Data for this exercise:
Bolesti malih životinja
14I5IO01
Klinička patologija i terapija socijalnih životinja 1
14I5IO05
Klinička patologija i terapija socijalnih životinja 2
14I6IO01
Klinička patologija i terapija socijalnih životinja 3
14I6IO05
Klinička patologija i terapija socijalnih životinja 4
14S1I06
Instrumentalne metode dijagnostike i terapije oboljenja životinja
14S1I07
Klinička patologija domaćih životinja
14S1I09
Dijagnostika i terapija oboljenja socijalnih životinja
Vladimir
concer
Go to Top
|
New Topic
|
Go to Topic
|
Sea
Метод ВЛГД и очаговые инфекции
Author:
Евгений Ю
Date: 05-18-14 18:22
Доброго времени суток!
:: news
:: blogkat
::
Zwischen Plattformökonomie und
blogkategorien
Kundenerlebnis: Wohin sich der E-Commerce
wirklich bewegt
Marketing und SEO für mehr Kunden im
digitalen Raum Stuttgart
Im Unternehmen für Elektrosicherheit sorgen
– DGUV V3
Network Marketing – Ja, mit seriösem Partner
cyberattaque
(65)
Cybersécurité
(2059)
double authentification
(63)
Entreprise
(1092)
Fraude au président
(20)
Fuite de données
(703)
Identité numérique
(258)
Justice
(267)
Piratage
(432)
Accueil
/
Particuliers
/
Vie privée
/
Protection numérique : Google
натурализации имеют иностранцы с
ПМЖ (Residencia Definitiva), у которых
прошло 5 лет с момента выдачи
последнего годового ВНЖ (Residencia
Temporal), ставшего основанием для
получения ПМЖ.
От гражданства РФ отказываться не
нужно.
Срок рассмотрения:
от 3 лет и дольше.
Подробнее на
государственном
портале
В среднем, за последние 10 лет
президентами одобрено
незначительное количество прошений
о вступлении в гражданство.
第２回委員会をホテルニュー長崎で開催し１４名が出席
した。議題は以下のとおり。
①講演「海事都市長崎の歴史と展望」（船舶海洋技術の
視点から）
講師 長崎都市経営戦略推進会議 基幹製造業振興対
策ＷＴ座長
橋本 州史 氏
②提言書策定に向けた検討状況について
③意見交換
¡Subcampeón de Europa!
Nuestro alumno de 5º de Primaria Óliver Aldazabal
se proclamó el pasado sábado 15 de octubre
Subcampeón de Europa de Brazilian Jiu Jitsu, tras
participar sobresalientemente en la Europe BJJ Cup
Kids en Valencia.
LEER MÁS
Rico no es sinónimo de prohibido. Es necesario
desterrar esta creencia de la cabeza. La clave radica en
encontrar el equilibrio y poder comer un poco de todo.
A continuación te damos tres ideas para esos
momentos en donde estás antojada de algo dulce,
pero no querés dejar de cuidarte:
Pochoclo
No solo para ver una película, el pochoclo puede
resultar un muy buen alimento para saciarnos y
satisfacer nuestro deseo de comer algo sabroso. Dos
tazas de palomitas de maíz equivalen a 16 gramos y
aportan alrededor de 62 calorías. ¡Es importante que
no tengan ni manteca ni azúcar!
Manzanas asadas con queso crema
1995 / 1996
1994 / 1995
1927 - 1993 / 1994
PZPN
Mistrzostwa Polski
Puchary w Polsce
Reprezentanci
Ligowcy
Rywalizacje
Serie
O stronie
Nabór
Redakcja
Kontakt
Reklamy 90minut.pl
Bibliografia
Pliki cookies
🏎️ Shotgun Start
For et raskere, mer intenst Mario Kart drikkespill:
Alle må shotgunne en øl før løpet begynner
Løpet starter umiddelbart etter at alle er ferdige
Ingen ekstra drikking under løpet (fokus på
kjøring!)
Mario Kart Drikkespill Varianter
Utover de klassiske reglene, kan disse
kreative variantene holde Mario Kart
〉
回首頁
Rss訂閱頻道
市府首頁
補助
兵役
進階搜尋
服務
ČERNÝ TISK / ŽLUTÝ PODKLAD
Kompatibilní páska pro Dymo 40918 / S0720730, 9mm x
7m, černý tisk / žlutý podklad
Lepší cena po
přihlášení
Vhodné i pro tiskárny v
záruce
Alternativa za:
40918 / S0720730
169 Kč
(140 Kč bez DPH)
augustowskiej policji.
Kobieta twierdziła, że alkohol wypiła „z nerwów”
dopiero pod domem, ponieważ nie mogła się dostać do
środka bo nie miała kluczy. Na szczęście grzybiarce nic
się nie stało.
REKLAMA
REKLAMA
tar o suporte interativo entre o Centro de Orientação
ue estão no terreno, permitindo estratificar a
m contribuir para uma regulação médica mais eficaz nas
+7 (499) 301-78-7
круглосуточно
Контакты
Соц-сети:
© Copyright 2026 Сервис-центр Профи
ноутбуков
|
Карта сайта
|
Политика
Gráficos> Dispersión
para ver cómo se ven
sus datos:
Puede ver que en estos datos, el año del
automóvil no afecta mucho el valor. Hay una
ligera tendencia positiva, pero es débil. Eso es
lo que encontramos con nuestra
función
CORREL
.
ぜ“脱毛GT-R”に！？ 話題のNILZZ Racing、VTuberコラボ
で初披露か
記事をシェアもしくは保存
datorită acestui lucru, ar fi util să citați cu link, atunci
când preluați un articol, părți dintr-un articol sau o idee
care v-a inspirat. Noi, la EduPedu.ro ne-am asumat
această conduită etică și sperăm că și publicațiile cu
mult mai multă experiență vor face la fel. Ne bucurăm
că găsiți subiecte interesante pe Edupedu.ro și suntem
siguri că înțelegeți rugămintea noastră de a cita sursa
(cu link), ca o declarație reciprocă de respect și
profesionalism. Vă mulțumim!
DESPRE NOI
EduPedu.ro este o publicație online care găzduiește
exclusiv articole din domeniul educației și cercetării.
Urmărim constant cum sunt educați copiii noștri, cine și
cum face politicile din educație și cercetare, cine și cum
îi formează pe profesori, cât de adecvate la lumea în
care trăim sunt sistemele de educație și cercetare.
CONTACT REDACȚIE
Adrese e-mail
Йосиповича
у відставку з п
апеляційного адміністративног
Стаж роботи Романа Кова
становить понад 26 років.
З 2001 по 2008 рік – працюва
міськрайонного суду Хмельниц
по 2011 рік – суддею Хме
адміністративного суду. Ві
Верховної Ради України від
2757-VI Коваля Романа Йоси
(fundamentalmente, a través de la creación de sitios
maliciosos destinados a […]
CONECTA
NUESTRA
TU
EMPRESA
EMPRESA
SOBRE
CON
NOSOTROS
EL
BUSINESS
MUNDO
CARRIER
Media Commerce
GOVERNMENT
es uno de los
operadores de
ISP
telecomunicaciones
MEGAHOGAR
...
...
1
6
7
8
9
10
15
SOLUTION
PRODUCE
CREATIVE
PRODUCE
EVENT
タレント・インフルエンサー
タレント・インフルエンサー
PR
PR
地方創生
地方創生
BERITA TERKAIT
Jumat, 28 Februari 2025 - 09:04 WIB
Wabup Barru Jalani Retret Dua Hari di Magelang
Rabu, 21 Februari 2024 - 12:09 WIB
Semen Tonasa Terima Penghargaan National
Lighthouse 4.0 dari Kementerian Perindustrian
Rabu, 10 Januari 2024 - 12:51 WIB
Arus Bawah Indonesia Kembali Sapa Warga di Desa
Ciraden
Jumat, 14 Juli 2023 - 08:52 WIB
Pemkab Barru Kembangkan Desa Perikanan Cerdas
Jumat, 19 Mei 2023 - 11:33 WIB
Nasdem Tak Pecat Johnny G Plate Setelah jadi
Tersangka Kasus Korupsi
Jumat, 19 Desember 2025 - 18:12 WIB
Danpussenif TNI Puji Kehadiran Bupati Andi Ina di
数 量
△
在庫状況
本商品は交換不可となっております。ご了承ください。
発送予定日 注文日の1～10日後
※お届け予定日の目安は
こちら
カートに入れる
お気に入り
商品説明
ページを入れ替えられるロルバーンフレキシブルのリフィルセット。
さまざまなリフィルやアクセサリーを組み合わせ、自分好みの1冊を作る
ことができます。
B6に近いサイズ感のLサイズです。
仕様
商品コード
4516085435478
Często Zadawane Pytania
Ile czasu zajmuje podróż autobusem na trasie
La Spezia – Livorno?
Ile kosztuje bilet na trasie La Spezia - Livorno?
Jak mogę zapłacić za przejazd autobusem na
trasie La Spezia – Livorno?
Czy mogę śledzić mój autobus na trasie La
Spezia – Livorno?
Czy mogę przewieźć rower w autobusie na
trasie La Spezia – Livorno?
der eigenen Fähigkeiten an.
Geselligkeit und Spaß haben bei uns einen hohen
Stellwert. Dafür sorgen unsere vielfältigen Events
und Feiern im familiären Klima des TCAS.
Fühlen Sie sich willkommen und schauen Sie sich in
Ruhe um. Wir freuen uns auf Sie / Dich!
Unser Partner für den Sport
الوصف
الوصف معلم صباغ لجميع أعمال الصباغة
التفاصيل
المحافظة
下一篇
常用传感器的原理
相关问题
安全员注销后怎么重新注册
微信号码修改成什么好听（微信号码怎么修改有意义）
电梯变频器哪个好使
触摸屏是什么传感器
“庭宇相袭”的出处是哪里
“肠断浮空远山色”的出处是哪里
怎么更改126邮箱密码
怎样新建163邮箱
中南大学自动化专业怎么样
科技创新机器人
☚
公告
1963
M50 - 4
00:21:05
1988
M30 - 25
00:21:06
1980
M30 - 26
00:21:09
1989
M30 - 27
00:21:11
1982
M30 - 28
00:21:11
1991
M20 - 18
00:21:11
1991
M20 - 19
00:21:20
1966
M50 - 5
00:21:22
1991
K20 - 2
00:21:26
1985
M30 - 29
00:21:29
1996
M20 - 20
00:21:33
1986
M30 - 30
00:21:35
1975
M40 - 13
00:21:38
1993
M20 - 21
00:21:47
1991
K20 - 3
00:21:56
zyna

Work instruction:
Your reply should hold only the lines from the first line of the records through the one with "В среднем, за последние 10 лет", reproduced word for word.

Response to this task:
Bolesti malih životinja
14I5IO01
Klinička patologija i terapija socijalnih životinja 1
14I5IO05
Klinička patologija i terapija socijalnih životinja 2
14I6IO01
Klinička patologija i terapija socijalnih životinja 3
14I6IO05
Klinička patologija i terapija socijalnih životinja 4
14S1I06
Instrumentalne metode dijagnostike i terapije oboljenja životinja
14S1I07
Klinička patologija domaćih životinja
14S1I09
Dijagnostika i terapija oboljenja socijalnih životinja
Vladimir
concer
Go to Top
|
New Topic
|
Go to Topic
|
Sea
Метод ВЛГД и очаговые инфекции
Author:
Евгений Ю
Date: 05-18-14 18:22
Доброго времени суток!
:: news
:: blogkat
::
Zwischen Plattformökonomie und
blogkategorien
Kundenerlebnis: Wohin sich der E-Commerce
wirklich bewegt
Marketing und SEO für mehr Kunden im
digitalen Raum Stuttgart
Im Unternehmen für Elektrosicherheit sorgen
– DGUV V3
Network Marketing – Ja, mit seriösem Partner
cyberattaque
(65)
Cybersécurité
(2059)
double authentification
(63)
Entreprise
(1092)
Fraude au président
(20)
Fuite de données
(703)
Identité numérique
(258)
Justice
(267)
Piratage
(432)
Accueil
/
Particuliers
/
Vie privée
/
Protection numérique : Google
натурализации имеют иностранцы с
ПМЖ (Residencia Definitiva), у которых
прошло 5 лет с момента выдачи
последнего годового ВНЖ (Residencia
Temporal), ставшего основанием для
получения ПМЖ.
От гражданства РФ отказываться не
нужно.
Срок рассмотрения:
от 3 лет и дольше.
Подробнее на
государственном
портале
В среднем, за последние 10 лет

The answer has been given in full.